Trotz dieser Zahlen und der ukrainekritischen Aussagen des wahrscheinlichen nächsten Premiers Fico steht ein Zerbrechen der Nato nicht auf der Tagesordnung. Einen Nato-Austritt diskutiere man in der Smer nicht sagte Fico der Presse.
Bei der Vorstellung des Außenpolitikprogramms hieß es lediglich, dass die Smer an der Regierung neben den Beziehungen zu anderen EU- und Nato-Ländern die Beziehungen mit China, Kuba und Vietnam ausbauen und die Beziehungen zu Russland wiederherstellen wolle.
Nicht die Außenpolitik, sondern die im westlichen Ausland wenig beachtete Innenpolitik wird den Urnengang vom Samstag entscheiden. In der Slowakei erreichte die Inflation im vergangenen Jahr zwölf Prozent und wird dieses Jahr wohl auf rund elf Prozent kommen. Agrareinfuhren aus der Ukraine – eigentlich zum Weitertransport gedacht – belasten darüber hinaus die slowakische Landwirtschaft.
Vor allem die Lebensmittelpreise stiegen stark. Ficos Smer will mit einer Stärkung des Kartellamts und einer Kappung von Profiten für Lebensmittelhändler letzteres Problem in den Griff bekommen.

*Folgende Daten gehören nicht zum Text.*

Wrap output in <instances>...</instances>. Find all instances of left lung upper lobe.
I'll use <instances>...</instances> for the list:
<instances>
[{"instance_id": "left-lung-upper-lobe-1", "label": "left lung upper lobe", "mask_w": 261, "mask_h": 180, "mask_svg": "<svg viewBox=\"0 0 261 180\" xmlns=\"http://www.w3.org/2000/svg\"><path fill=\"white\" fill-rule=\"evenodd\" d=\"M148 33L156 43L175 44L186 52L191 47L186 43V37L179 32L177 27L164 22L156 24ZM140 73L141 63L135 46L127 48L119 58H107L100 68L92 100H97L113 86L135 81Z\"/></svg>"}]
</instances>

Während wahrscheinlich die sozialen Themen den Ausgang der Wahl in der Slowakei entscheidend bestimmen, ist man sich im politischen Bratislava nicht so sicher, ob die angedachten Rezepte der Spitzenpolitiker helfen. „Die dringendsten sozialen und ökonomischen Fragen werden von allen Parteien nicht adressiert“, erklärte Peter Weisenbacher vom Institut für Menschenrechte in Bratislava gegenüber Telepolis.
Die slowakische Außenpolitik wird sich nach der Wahl wahrscheinlich deutlich ändern, aber ein Abwenden von EU und Nato steht nicht auf der Tagesordnung. Als mögliche Außenminister werden der derzeitige Nationalratsvizepräsident Juraj Blanár von der Smer und Peter Kmec von der Hlas gehandelt.
Ersterer gilt – im Gegensatz zu seinem Parteichef – als blass und unauffällig und zweiterer diente als slowakischer Botschafter in den USA und gilt als Technokrat.
Zwar ist ein Stopp slowakischer Waffenlieferungen in die Ukraine realistisch, aber das Land wird höchstwahrscheinlich nicht die Sanktionspolitik der EU stoppen, sondern versuchen in einem begrenzten Maße eigene Akzente zu setzen.
Erschienen auf heise.de, 30.09.2023.